The VA and DoD together have one of the — if not the — county’s largest unified repositories of electronic health records. When they can do patient lookups and field-to-facility communications in seconds, why aren’t they? They currently have access to lifesaving, efficiency-facilitating, patient tracking technologies that can go into the hands of emergency response teams, doctors, and nurses alike. These technologies exist now. Why not appropriate Best Practices for CP/MIH into the VA?
If the V.A. does not plan to learn and improve its ability to interact with its charges, then how dare the agency’s executive team—no matter who is governing—ignore ideas from outside the agency by flippantly saying “Don’t worry, we’ve got this”?
Many firefighters, cops, and medics have been soldiers, sailors, airmen, corpsmen, and guardsmen, so they can appreciate the urgency of our chance to “connect the dots” and close a disturbing gap in America’s healthcare machine. Unions can be complicated, and politics often derail core messages, but there is power in numbers, especially when those numbers are strapping, vital, public-facing, and uniformed. Elected representatives who seek to harness the veteran’s patriotic symbolism should be obliged to learn how Community Paramedicine and Accountable Care can save those who served—and then be held accountable for putting such programs in place (or else, give back the votes you “earned” and go back from whence they came).

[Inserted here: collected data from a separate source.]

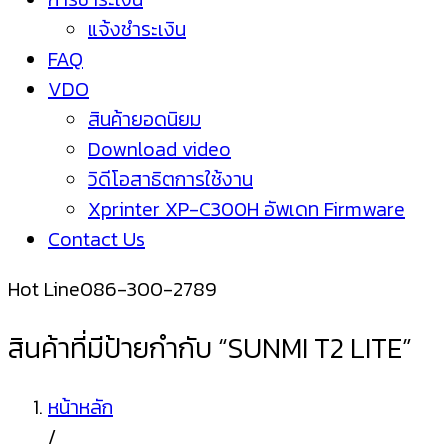
แจ้งชำระเงิน
FAQ
VDO
สินค้ายอดนิยม
Download video
วิดีโอสาธิตการใช้งาน
Xprinter XP-C300H อัพเดท Firmware
Contact Us
Hot Line
086-300-2789
สินค้าที่มีป้ายกำกับ “SUNMI T2 LITE”
หน้าหลัก
/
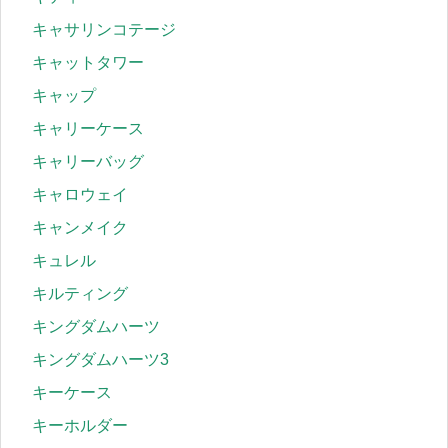
キャサリンコテージ
キャットタワー
キャップ
キャリーケース
キャリーバッグ
キャロウェイ
キャンメイク
キュレル
キルティング
キングダムハーツ
キングダムハーツ3
キーケース
キーホルダー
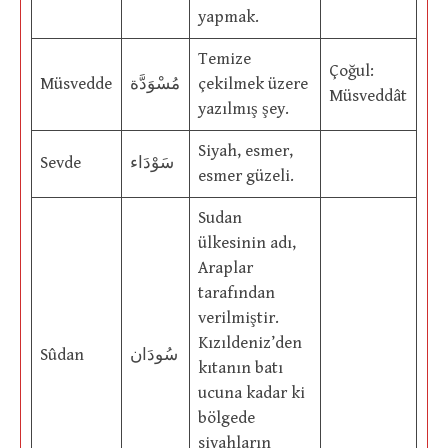
yapmak.
Temize
Çoğul:
Müsvedde
مُسْوَدَّة
çekilmek üzere
Müsveddât
yazılmış şey.
Siyah, esmer,
Sevde
سَوْدَاء
esmer güzeli.
Sudan
ülkesinin adı,
Araplar
tarafından
verilmiştir.
Kızıldeniz’den
Sûdan
سُودَان
kıtanın batı
ucuna kadar ki
bölgede
siyahların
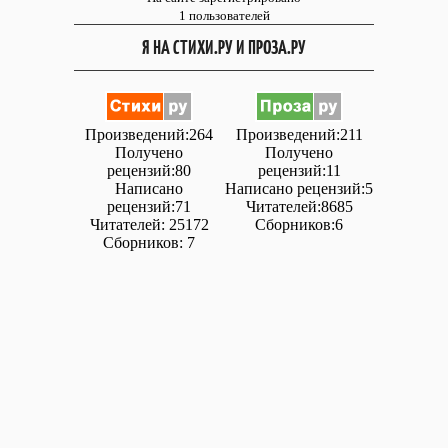
1 пользователей
Я НА СТИХИ.РУ И ПРОЗА.РУ
Произведений:264
Произведений:211
Получено
Получено
рецензий:80
рецензий:11
Написано
Написано рецензий:5
рецензий:71
Читателей:8685
Читателей: 25172
Сборников:6
Сборников: 7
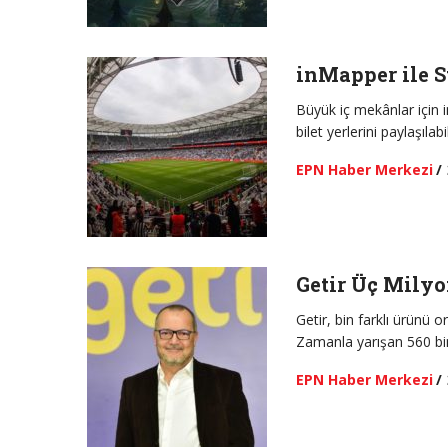
inMapper ile 
Büyük iç mekânlar için 
bilet yerlerini paylaşılab
EPN Haber Merkezi
/
Getir Üç Milyo
Getir, bin farklı ürünü 
Zamanla yarışan 560 bi
EPN Haber Merkezi
/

The Fire & EMS industry knows how to keep tabs on patients; and we geeks who serve Fire & EMS have the technical capabilities to pull it off. The Fire and EMS industry is buzzing about CP/MIH from coast to coast, and there are some half-dozen CP/MIH models to choose from. I run a technology firm that makes innovations to support these novel, mission-critical care models — shouldn’t we all be shouting from the rooftops, “Over here! We can help!” Why aren’t we? Are we not loud enough? Does the VA — or its new CIO— want to listen?
Veterans and Emergency Responders are among our electorate’s most under-attended but often glad-handed cohorts. We owe them an ethical debt to stop at nothing in tearing down the red tape to put in place cutting-edge tools that we have today, though we’re using them for less-important things.
Jonathon S. Feit, MBA, MA, is Co-Founder & Chief Executive Officer of Beyond Lucid Technologies, Inc., the Concord, CA-based developer of MEDIVIEW™ — the most robust electronic patient care record platform and Prehospital Health Info Exchange for Fire & E.M.S. agencies nationwide. He is also a member of the National Press Club. The opinions expressed are solely those of the author. They may not — and should not be taken to—represent the views of Beyond Lucid Technologies, its employees, directors, clients, or partners.